*** PROVIDED INFORMATION ***
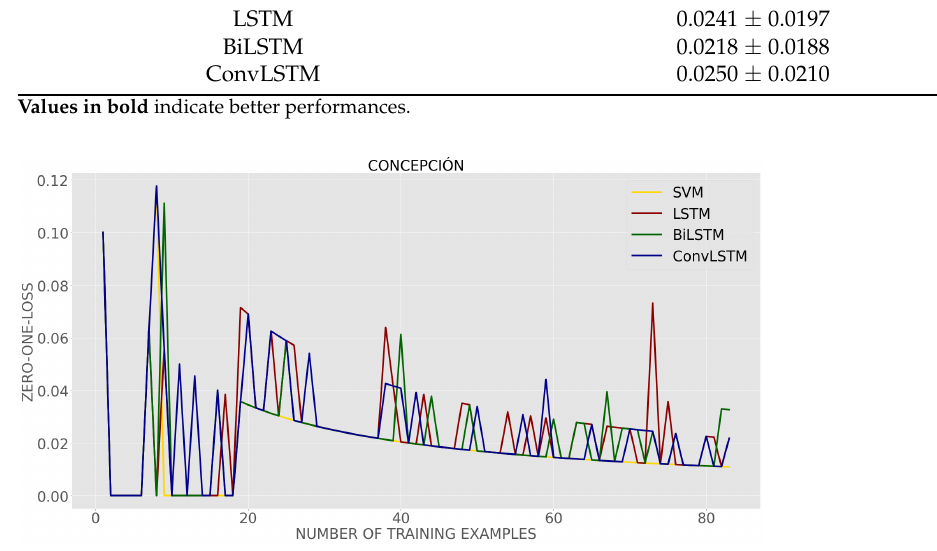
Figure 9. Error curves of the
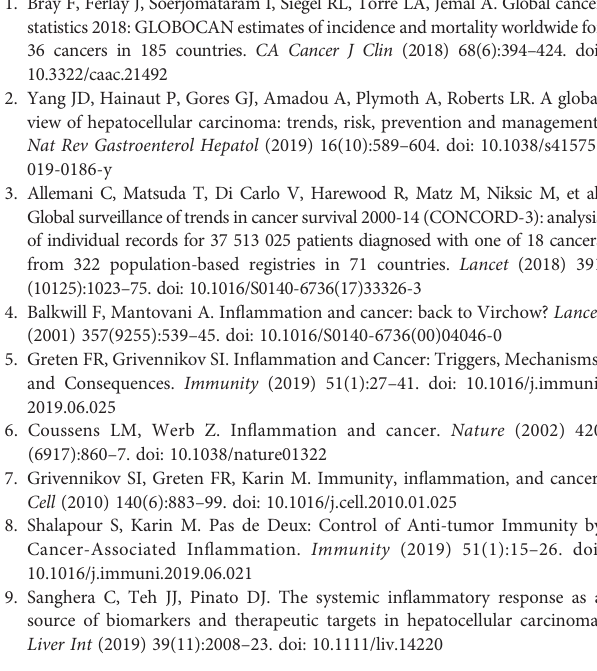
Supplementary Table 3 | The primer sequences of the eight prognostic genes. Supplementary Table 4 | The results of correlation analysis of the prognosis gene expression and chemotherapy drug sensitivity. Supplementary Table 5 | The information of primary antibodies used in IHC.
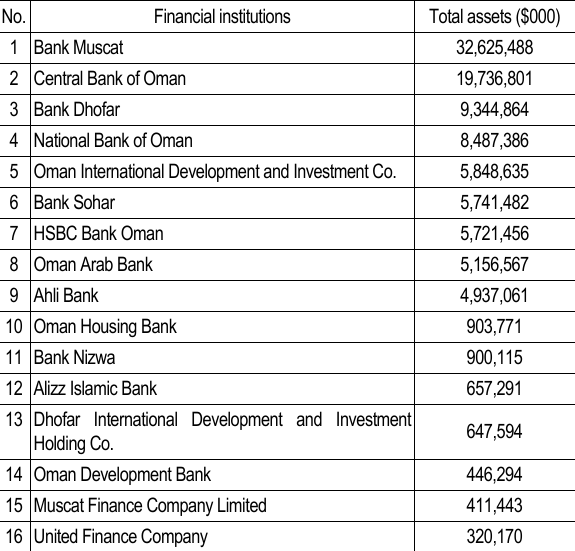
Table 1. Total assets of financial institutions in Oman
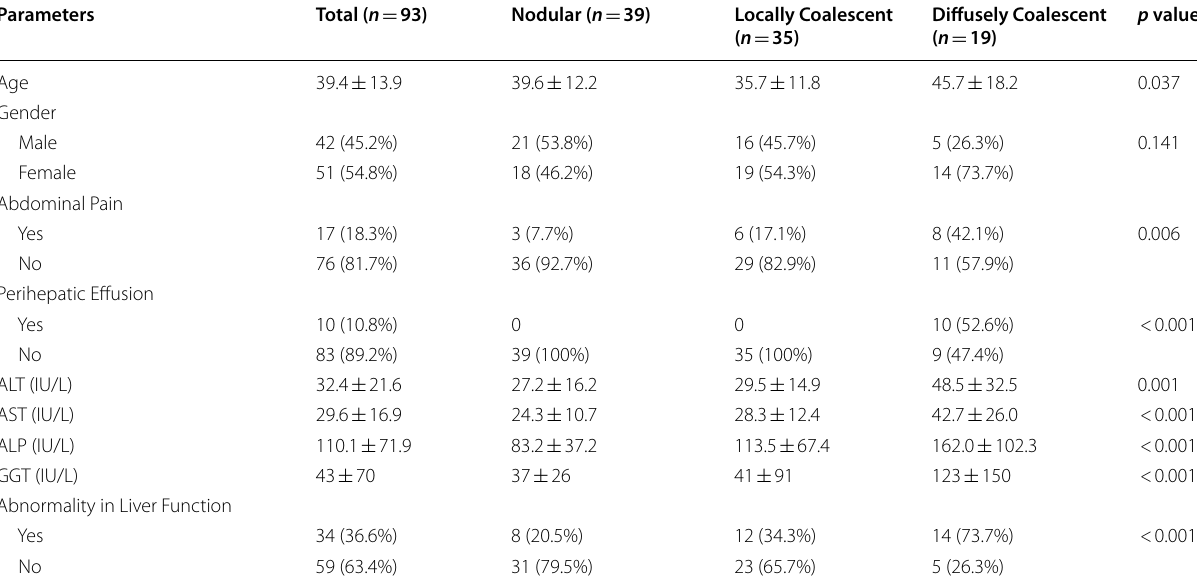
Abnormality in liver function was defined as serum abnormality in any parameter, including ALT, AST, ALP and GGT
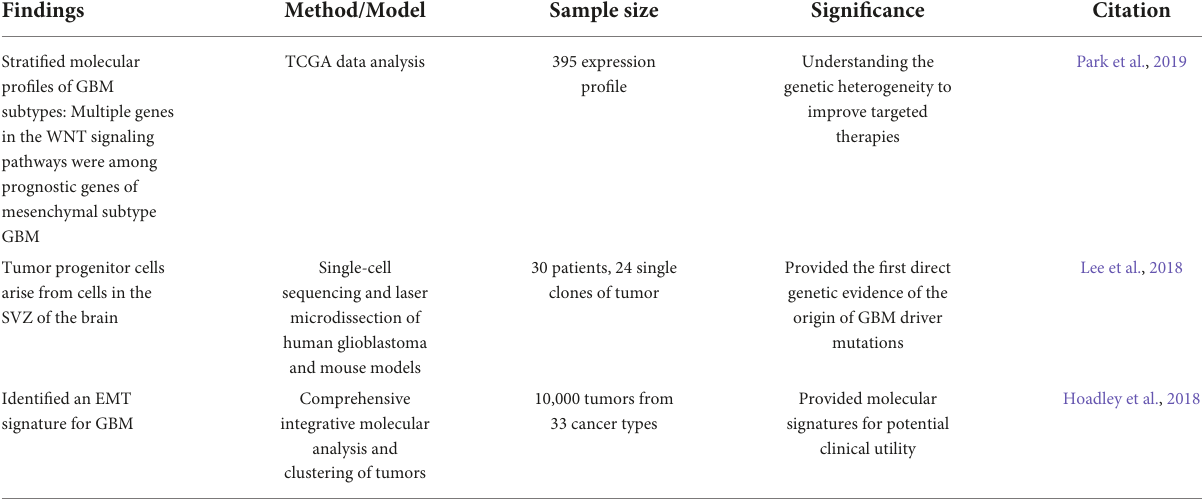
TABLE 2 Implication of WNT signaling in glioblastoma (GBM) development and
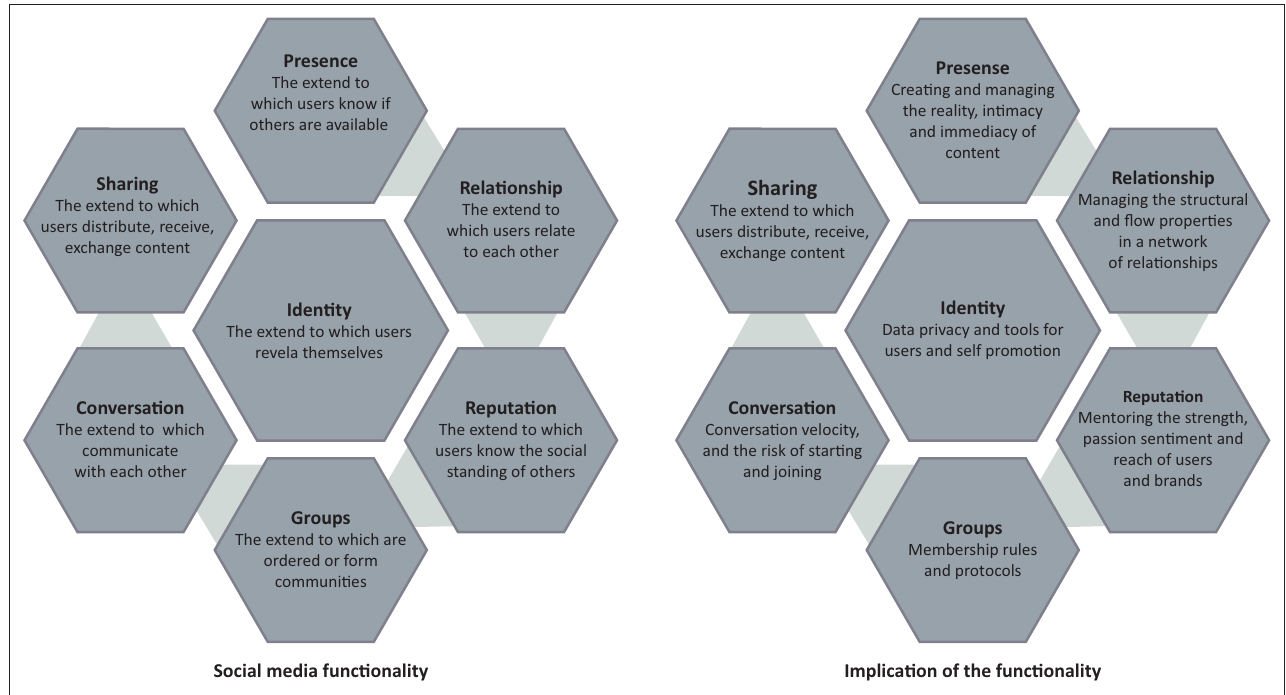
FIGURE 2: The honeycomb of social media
***
*** PROVIDED INFORMATION ***
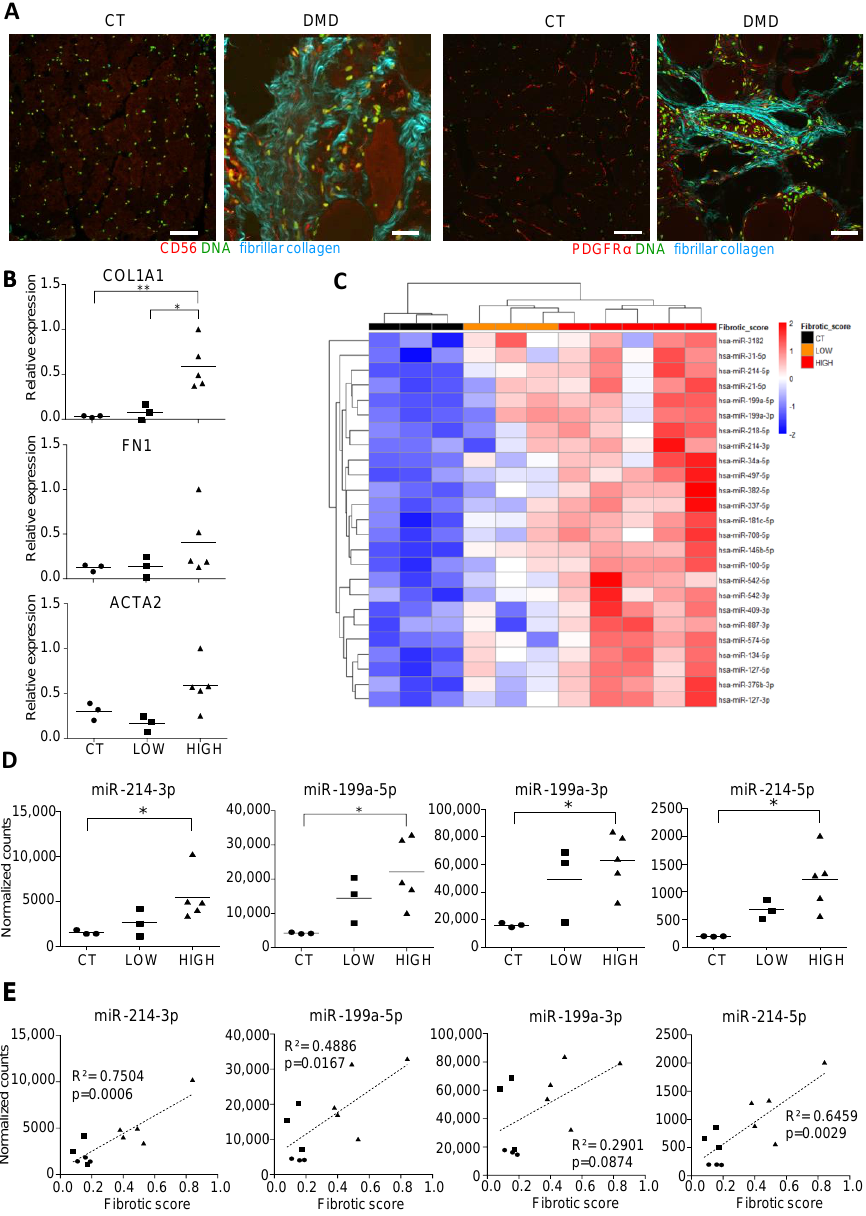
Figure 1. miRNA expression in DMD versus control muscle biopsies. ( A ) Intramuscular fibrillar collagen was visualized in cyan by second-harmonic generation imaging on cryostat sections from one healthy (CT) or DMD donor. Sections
***
*** PROVIDED INFORMATION ***
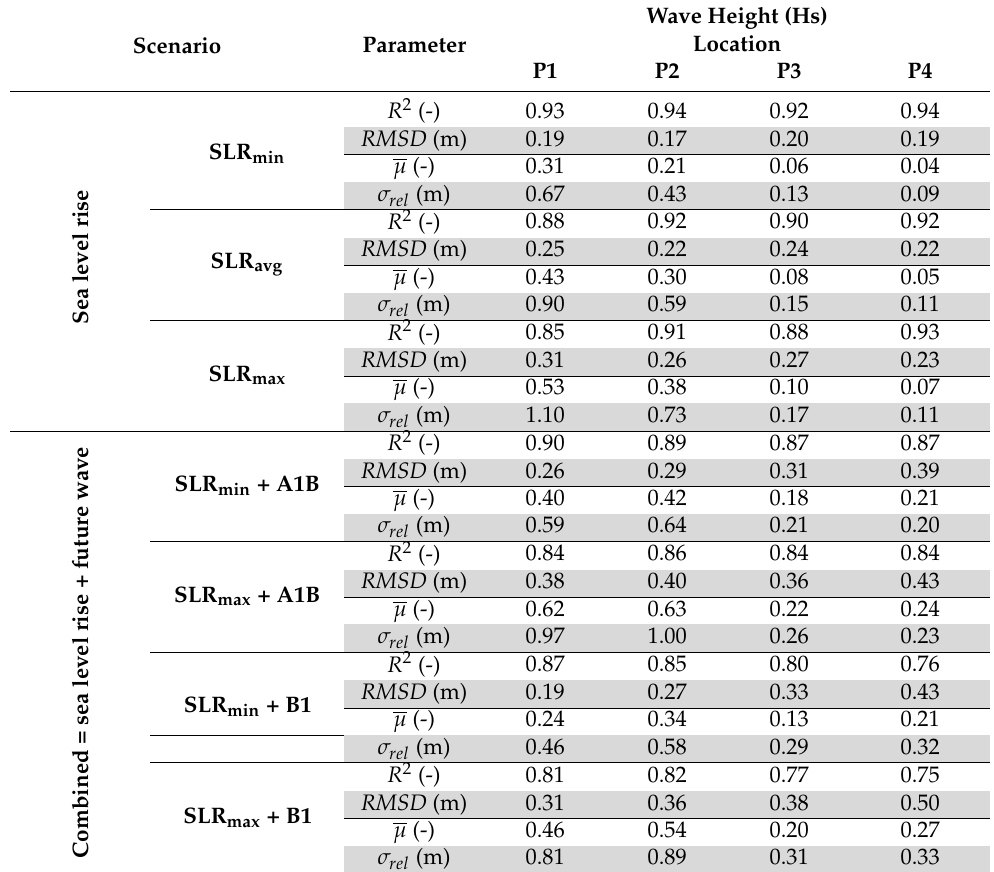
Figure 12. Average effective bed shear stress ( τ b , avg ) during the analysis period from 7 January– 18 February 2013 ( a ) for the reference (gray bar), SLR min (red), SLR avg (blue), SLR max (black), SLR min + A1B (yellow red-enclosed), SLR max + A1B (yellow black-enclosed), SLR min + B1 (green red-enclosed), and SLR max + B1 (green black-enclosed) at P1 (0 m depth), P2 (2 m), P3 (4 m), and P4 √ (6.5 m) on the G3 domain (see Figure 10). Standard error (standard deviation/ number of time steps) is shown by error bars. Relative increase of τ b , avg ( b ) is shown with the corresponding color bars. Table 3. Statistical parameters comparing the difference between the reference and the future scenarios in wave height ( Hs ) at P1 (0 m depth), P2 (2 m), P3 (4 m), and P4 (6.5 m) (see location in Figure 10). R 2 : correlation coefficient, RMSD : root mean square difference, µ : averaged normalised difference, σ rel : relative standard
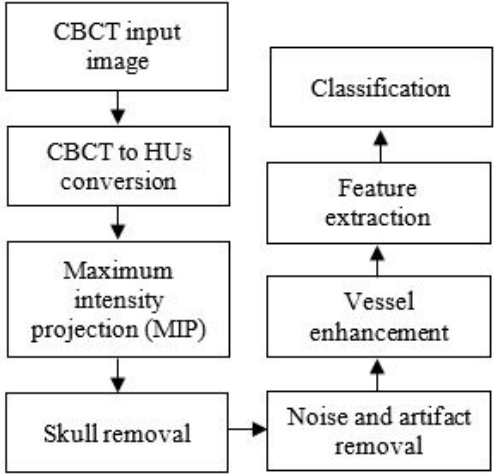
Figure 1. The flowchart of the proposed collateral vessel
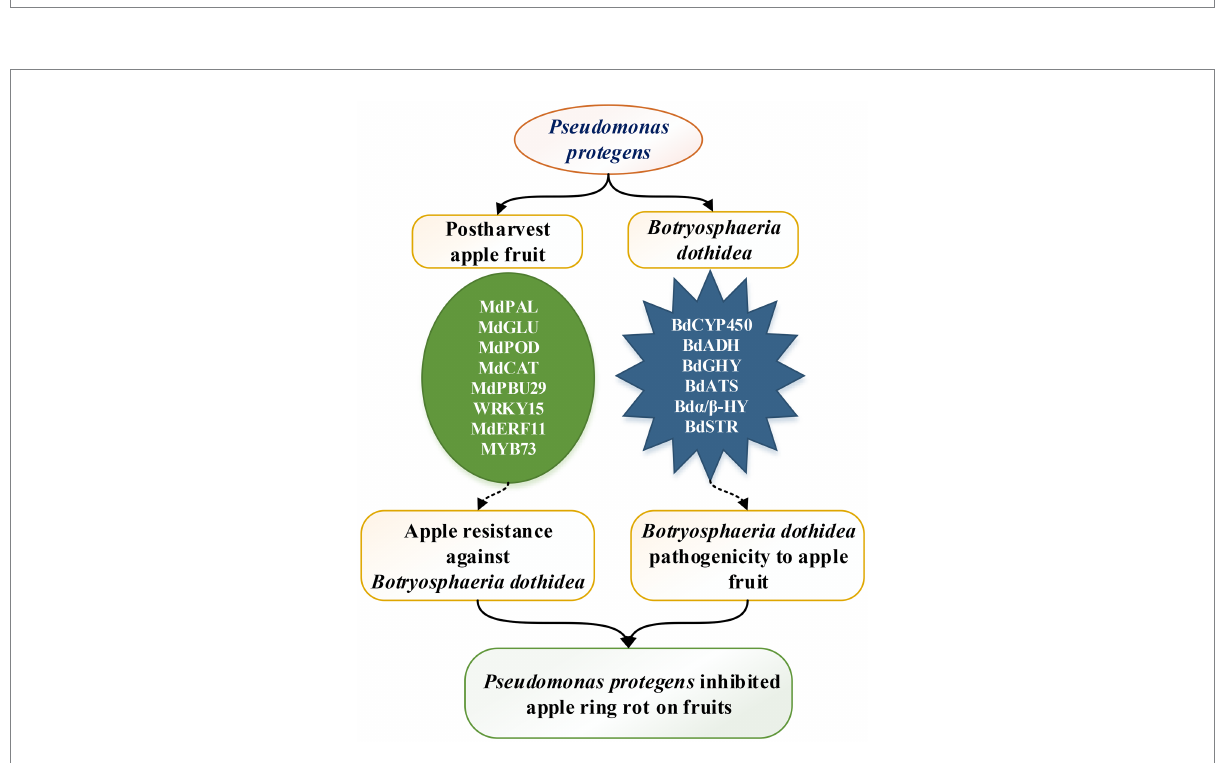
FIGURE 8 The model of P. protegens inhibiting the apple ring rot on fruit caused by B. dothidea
***
TASK DETAILS ::
From the material above, give again exactly the lines from the one that contains "Figure 12. Average" through the one that contains "FIGURE 8 The", and leave out the pictures.

SOLUTION FOR THIS TASK ::
Figure 12. Average effective bed shear stress ( τ b , avg ) during the analysis period from 7 January– 18 February 2013 ( a ) for the reference (gray bar), SLR min (red), SLR avg (blue), SLR max (black), SLR min + A1B (yellow red-enclosed), SLR max + A1B (yellow black-enclosed), SLR min + B1 (green red-enclosed), and SLR max + B1 (green black-enclosed) at P1 (0 m depth), P2 (2 m), P3 (4 m), and P4 √ (6.5 m) on the G3 domain (see Figure 10). Standard error (standard deviation/ number of time steps) is shown by error bars. Relative increase of τ b , avg ( b ) is shown with the corresponding color bars. Table 3. Statistical parameters comparing the difference between the reference and the future scenarios in wave height ( Hs ) at P1 (0 m depth), P2 (2 m), P3 (4 m), and P4 (6.5 m) (see location in Figure 10). R 2 : correlation coefficient, RMSD : root mean square difference, µ : averaged normalised difference, σ rel : relative standard
Figure 1. The flowchart of the proposed collateral vessel
FIGURE 8 The model of P. protegens inhibiting the apple ring rot on fruit caused by B. dothidea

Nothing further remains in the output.